Second, this couple sat at a table and benches that could comfortably fit six people and for a good deal of time, they just stared at their phones.

This is a perfect (yet all too common and mundane) example of the arrogant, self-centred behaviour that is prevalent in modern society. It’s similar to waiting until the last few metres of an ending freeway lane to merge into the next one, leaving unwanted grocery items in the wrong aisle, tossing a cigarette in the street or stopping in the middle of a busy pathway to take a selfie. Why is it so hard for people to be considerate of others and the environment around themselves?

Let’s be frank: it’s just easier to sit down, block out the real world and monitor your likes on Instagram.

Rumination No. 37: LinkedIn Tales of Love and Adversity

Back in March, I ruminated about the horrendously boring meme culture on LinkedIn in a piece called Key Leadership ‘Learnings’ of Collaborative Synergy and Digital Disruption #AI #blockchain. I felt that summed up things nicely.

In that piece, I made a brief reference to the prevalence of ‘broems’ on the site. I’d like to revisit that particular topic now. Quite simply, they are poems by bros (‘broetry’, if you will)—these elongated, one-line-at-a-time tales of corporate success and revelation are some of the most pointless pieces of text that you’ll find on the Web.

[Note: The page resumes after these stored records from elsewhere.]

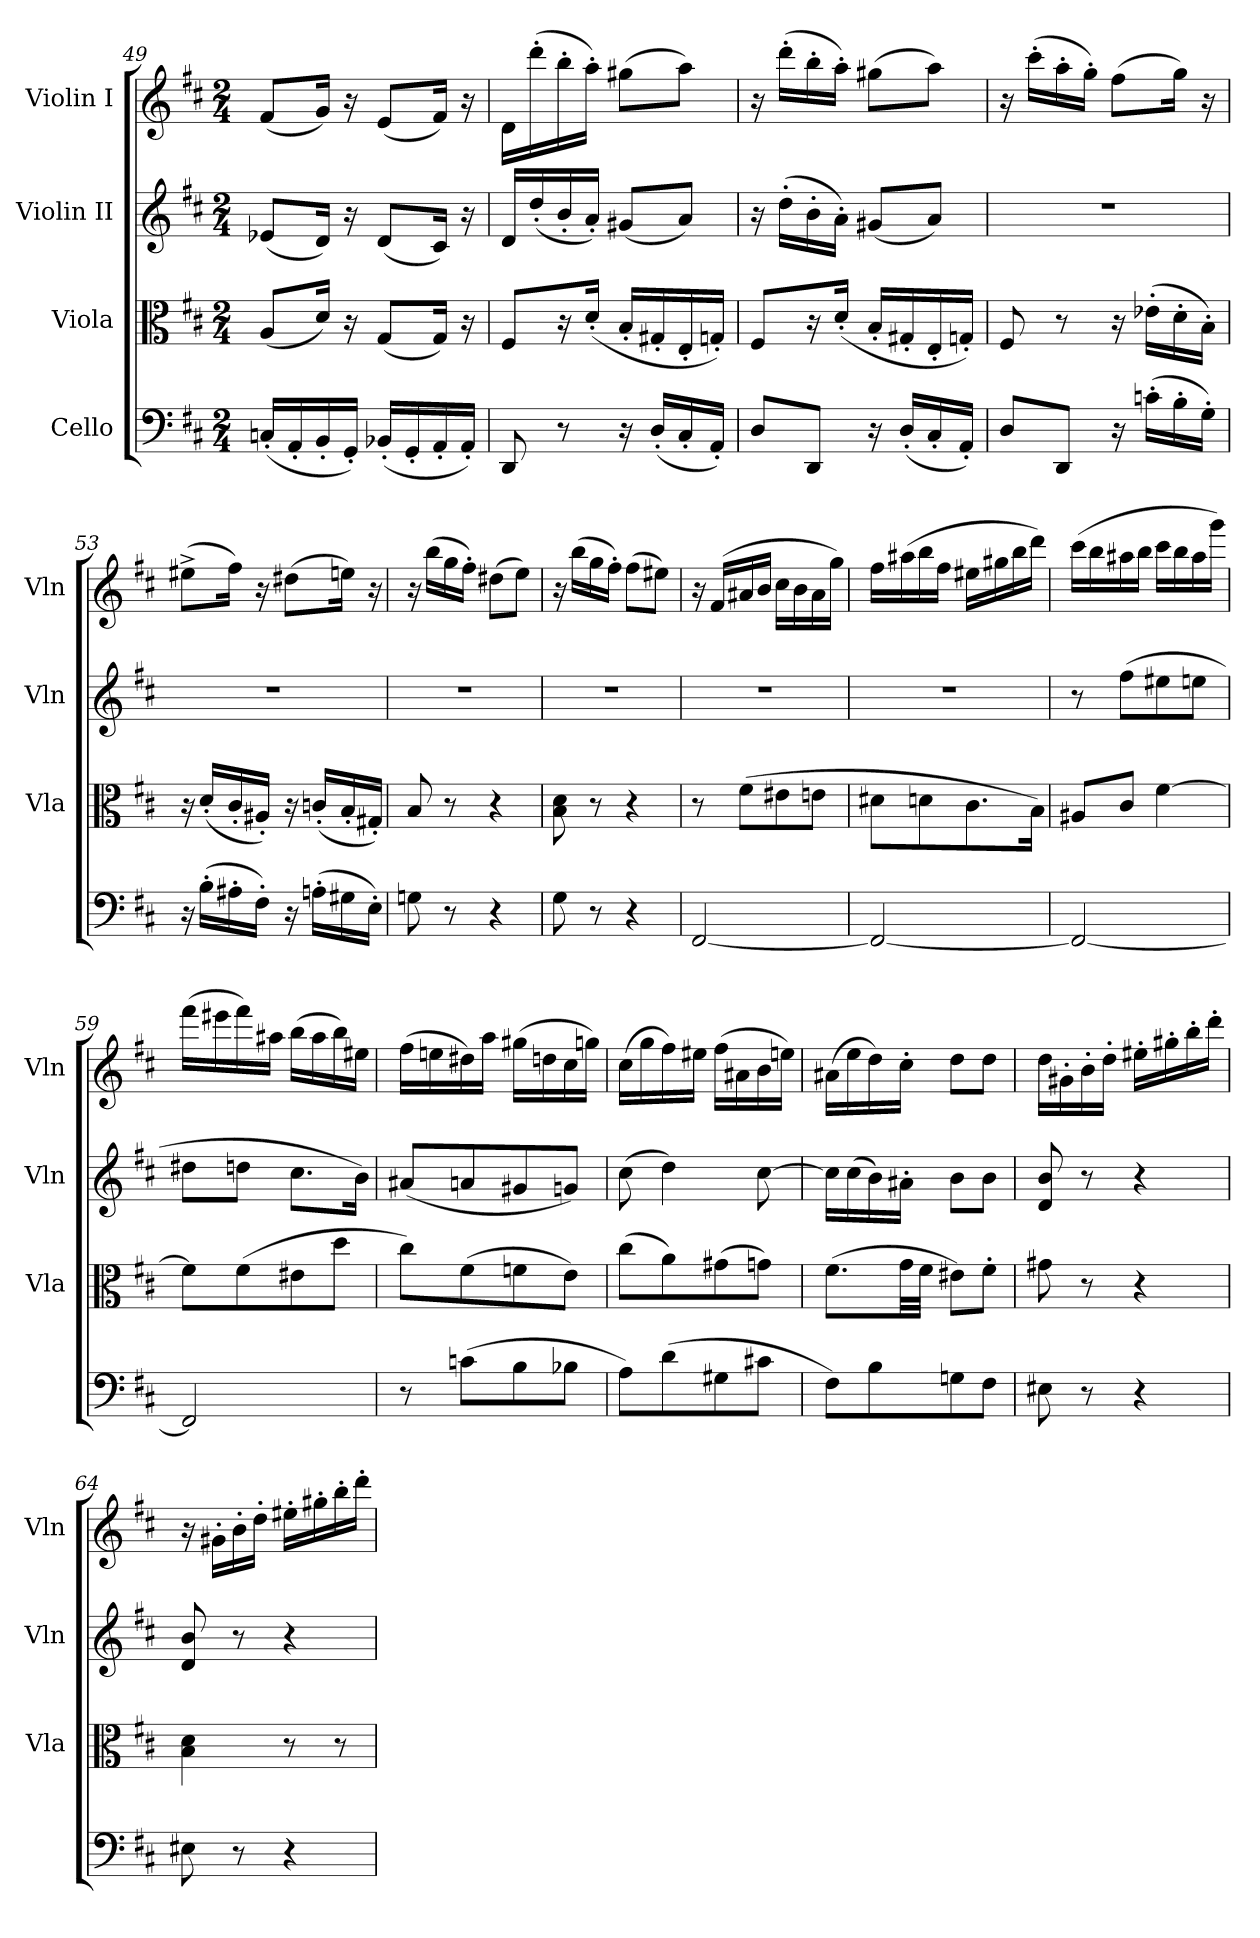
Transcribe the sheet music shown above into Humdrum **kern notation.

**kern	**kern	**kern	**kern
*part4	*part3	*part2	*part1
*staff4	*staff3	*staff2	*staff1
*I"Cello	*I"Viola	*I"Violin II	*I"Violin I
*	*I'Vla	*I'Vln	*I'Vln
*clefF4	*clefC3	*clefG2	*clefG2
*k[f#c#]	*k[f#c#]	*k[f#c#]	*k[f#c#]
*M2/4	*M2/4	*M2/4	*M2/4
=49	=49	=49	=49
(<16Cn'/LL	(<8A/L	(<8e-X/L	(<8f#/L
16AA'/	.	.	.
16BB'/	16d/Jk)	16d/Jk)	16g/Jk)
16GG'/JJ)	16r	16r	16r
(<16BB-X'/LL	(<8G/L	(<8d/L	(<8e/L
16GG'/	.	.	.
16AA'/	16G/Jk)	16c#/Jk)	16f#/Jk)
16AA'/JJ)	16r	16r	16r
=50	=50	=50	=50
8DD/	8F#/L	16d/LL	16d\LL
.	.	(<16dd'/	(>16ddd'\
8r	16r	16b'/	16bb'\
.	(<16d'/Jk	16a'/JJ)	16aa'\JJ)
16r	16B'/LL	(<8g#X/L	(>8gg#X\L
(<16D'/LL	16G#X'/	.	.
16C#'/	16E'/	8a/J)	8aa\J)
16AA'/JJ)	16Gn'/JJ)	.	.
=51	=51	=51	=51
8D/L	8F#/L	16r	16r
.	.	(>16dd'\LL	(>16ddd'\LL
8DD/J	16r	16b'\	16bb'\
.	(<16d'/Jk	16a'\JJ)	16aa'\JJ)
16r	16B'/LL	(<8g#X/L	(>8gg#X\L
(<16D'/LL	16G#X'/	.	.
16C#'/	16E'/	8a/J)	8aa\J)
16AA'/JJ)	16Gn'/JJ)	.	.
=52	=52	=52	=52
8D/L	8F#/	2r	16r
.	.	.	(>16ccc#'\LL
8DD/J	8r	.	16aa'\
.	.	.	16gg'\JJ)
16r	16r	.	(>8ff#\L
(>16cn'\LL	(>16e-X'\LL	.	.
16B'\	16d'\	.	16gg\Jk)
16G'\JJ)	16B'\JJ)	.	16r
=53	=53	=53	=53
16r	16r	2r	(>8ee#X^\L
(>16B'\LL	(<16d'/LL	.	.
16A#X'\	16c#'/	.	16ff#\Jk)
16F#'\JJ)	16A#X'/JJ)	.	16r
16r	16r	.	(>8dd#X\L
(>16An'\LL	(<16cn'/LL	.	.
16G#X\	16B'/	.	16een\Jk)
16E'\JJ)	16G#X'/JJ)	.	16r
=54	=54	=54	=54
8Gn\	8B/	2r	16r
.	.	.	(>16bb\LL
8r	8r	.	16gg\
.	.	.	16ff#'\JJ)
4r	4r	.	(>8dd#X\L
.	.	.	8ee\J)
=55	=55	=55	=55
8G\	8B\ 8d\	2r	16r
.	.	.	(>16bb\LL
8r	8r	.	16gg\
.	.	.	16ff#'\JJ)
4r	4r	.	(>8ff#\L
.	.	.	8ee#X\J)
!!LO:LB:g=z
=56	=56	=56	=56
[2FF#/	8r	2r	16r
.	.	.	(>16f#/LL
.	(>8f#\L	.	16a#X/
.	.	.	16b/JJ
.	8e#X\	.	16cc#\LL
.	.	.	16b\
.	8en\J	.	16a#\
.	.	.	16gg\JJ)
=57	=57	=57	=57
2FF#/_	8d#X\L	2r	16ff#\LL
.	.	.	(>16aa#X\
.	8dn\	.	16bb\
.	.	.	16ff#\JJ
.	8.c#\	.	16ee#X\LL
.	.	.	16gg#X\
.	.	.	16bb\
.	16B\Jk)	.	16ddd\JJ)
=58	=58	=58	=58
2FF#/_	8A#X/L	8r	(>16ccc#\LL
.	.	.	16bb\
.	8c#/J	(>8ff#\L	16aa#X\
.	.	.	16bb\JJ
.	[4f#\	8ee#X\	16ccc#\LL
.	.	.	16bb\
.	.	8een\J	16aa#\
.	.	.	16ggg\JJ)
=59	=59	=59	=59
2FF#/]	8f#\L]	8dd#X\L	(>16fff#\LL
.	.	.	16eee#X\
.	(>8f#\	8ddn\J	16fff#\)
.	.	.	16aa#X\JJ
.	8e#X\	8.cc#\L	(>16bb\LL
.	.	.	16aa#\
.	8dd\J	.	16bb\)
.	.	16b\Jk)	16ee#X\JJ
=60	=60	=60	=60
8r	8cc#\L)	(<8a#X/L	(>16ff#\LL
.	.	.	16een\
(>8cn\L	(>8f#\	8an/	16dd#X\)
.	.	.	16aa\JJ
8B\	8fn\	8g#X/	(>16gg#X\LL
.	.	.	16ddn\
8B-X\J	8e\J)	8gn/J)	16cc#\
.	.	.	16ggn\JJ)
=61	=61	=61	=61
8A\L)	(>8cc#\L	(>8cc#\	(>16cc#\LL
.	.	.	16gg\
(>8d\	8a\)	4dd\)	16ff#\)
.	.	.	16ee#X\JJ
8G#X\	(>8g#X\	.	(>16ff#\LL
.	.	.	16a#X\
8c#X\J	8gn\J)	[8cc#\	16b\
.	.	.	16een\JJ)
=62	=62	=62	=62
8F#\L)	(>8.f#\L	16cc#\LL]	(>16a#X\LL
.	.	(>16cc#\	16ee\
8B\	.	16b\)	16dd\)
.	32g\LL	16a#X'\JJ	16cc#'\JJ
.	32f#\JJJ	.	.
8Gn\	8e#X\L)	8b\L	8dd\L
8F#\J	8f#'\J	8b\J	8dd\J
!!LO:LB:g=z
=63	=63	=63	=63
8E#X\	8g#X\	8d/ 8b/	16dd\LL
.	.	.	16g#X'\
8r	8r	8r	16b'\
.	.	.	16dd'\JJ
4r	4r	4r	16ee#X'\LL
.	.	.	16gg#X'\
.	.	.	16bb'\
.	.	.	16ddd'\JJ
=64	=64	=64	=64
8E#X\	4B\ 4d\	8d/ 8b/	16r
.	.	.	16g#X'\LL
8r	.	8r	16b'\
.	.	.	16dd'\JJ
4r	8r	4r	16ee#X'\LL
.	.	.	16gg#X'\
.	8r	.	16bb'\
.	.	.	16ddd'\JJ
=	=	=	=
*-	*-	*-	*-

Generally, they will deal with topics such as making the most amazing, unexpected hire (a unicorn!) or how having a latte with that one special suit changed one’s life forever, leading to a rewarding career journey of unimaginable heights and KPI-fulfilment. Their stretched-out presentation suck you right in and before you know it, you’ve clicked on the ‘See More’ button and you’re scrolling to get to the end in the hope that it will be worth it.

Well, I think that I’ve found the most pointless broem ever. It is so devoid of any detail or storytelling, that I’m completely baffled by the number of reactions that it has received. Surprisingly, it’s also a short one.

OVER 73,000 REACTIONS

MORE THAN 2000 COMMENTS

Apparently, all that you need to do to be successful is inhale and exhale, then repeat this process consistently until your particular moment of adversity has passed.

Now, I chose not to include the name of this person in the screenshot because that would have been unfair. I have no doubt that this person and his wife did in fact have to deal with hardship at some point. Unemployment is extremely difficult and they were obviously in a difficult situation.

Where is the story though? How can we appreciate this tale of triumph if the author can barely be bothered to share it properly? How can people out there, who may be looking for guidance through similar issues, possibly take anything from this? Why not offer something that’s genuinely helpful?

Somehow, sites like LinkedIn have become hubs for the production and consumption of pure mediocrity such as these broems… and people are rewarded for it with virtually meaningless likes and shares.